* **任务说明**:
请把下方材料中从含有“pose: elev=332.6 azim=91.7”的那一行开始、到含有“Dot at: (191, 327)”的那一行结束的各行逐字照抄一遍，首尾两行均包括在内。

┌─ 所给材料

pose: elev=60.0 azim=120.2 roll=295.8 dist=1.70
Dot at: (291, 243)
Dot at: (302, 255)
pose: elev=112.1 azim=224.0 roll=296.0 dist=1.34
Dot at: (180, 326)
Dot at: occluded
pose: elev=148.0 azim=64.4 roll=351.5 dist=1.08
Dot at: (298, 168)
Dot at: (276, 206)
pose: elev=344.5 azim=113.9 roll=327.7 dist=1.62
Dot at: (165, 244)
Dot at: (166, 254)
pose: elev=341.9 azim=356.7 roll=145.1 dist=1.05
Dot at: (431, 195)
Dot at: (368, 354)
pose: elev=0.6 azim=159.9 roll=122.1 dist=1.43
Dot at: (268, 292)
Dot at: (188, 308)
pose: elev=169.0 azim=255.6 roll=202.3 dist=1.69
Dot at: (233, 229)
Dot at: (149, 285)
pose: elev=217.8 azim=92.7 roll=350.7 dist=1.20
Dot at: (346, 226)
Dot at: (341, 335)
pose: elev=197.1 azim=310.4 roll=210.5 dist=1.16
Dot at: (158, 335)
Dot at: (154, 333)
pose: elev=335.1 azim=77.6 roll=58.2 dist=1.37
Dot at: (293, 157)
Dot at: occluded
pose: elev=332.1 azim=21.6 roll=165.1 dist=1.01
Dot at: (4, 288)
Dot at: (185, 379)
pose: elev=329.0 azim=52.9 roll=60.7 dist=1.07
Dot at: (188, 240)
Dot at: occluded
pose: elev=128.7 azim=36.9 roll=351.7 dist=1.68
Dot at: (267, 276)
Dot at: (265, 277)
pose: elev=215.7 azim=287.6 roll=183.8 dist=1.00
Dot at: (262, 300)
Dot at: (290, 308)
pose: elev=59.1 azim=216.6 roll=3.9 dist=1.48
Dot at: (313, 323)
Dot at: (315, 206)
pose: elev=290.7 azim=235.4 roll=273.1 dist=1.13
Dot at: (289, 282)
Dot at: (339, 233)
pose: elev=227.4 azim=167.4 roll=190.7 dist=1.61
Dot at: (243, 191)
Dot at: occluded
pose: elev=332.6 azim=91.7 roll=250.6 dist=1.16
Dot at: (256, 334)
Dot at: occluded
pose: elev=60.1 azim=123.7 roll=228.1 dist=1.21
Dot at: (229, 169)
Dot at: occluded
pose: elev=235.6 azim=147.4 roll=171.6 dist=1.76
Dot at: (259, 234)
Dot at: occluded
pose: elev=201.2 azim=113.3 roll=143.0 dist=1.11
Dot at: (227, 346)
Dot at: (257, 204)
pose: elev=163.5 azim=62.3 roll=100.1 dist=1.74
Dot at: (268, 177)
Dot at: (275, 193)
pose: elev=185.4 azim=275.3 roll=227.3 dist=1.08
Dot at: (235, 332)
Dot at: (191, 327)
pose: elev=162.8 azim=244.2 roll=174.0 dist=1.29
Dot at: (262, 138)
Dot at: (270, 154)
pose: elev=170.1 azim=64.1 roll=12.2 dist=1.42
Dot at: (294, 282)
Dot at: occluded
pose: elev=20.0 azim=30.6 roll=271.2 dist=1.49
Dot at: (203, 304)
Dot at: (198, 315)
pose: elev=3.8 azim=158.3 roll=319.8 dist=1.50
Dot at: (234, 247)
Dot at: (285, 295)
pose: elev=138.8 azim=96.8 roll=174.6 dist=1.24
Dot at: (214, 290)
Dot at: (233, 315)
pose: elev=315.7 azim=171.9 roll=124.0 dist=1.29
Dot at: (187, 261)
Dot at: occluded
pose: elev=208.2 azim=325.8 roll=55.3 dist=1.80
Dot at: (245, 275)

└─

* **任务输出**:
pose: elev=332.6 azim=91.7 roll=250.6 dist=1.16
Dot at: (256, 334)
Dot at: occluded
pose: elev=60.1 azim=123.7 roll=228.1 dist=1.21
Dot at: (229, 169)
Dot at: occluded
pose: elev=235.6 azim=147.4 roll=171.6 dist=1.76
Dot at: (259, 234)
Dot at: occluded
pose: elev=201.2 azim=113.3 roll=143.0 dist=1.11
Dot at: (227, 346)
Dot at: (257, 204)
pose: elev=163.5 azim=62.3 roll=100.1 dist=1.74
Dot at: (268, 177)
Dot at: (275, 193)
pose: elev=185.4 azim=275.3 roll=227.3 dist=1.08
Dot at: (235, 332)
Dot at: (191, 327)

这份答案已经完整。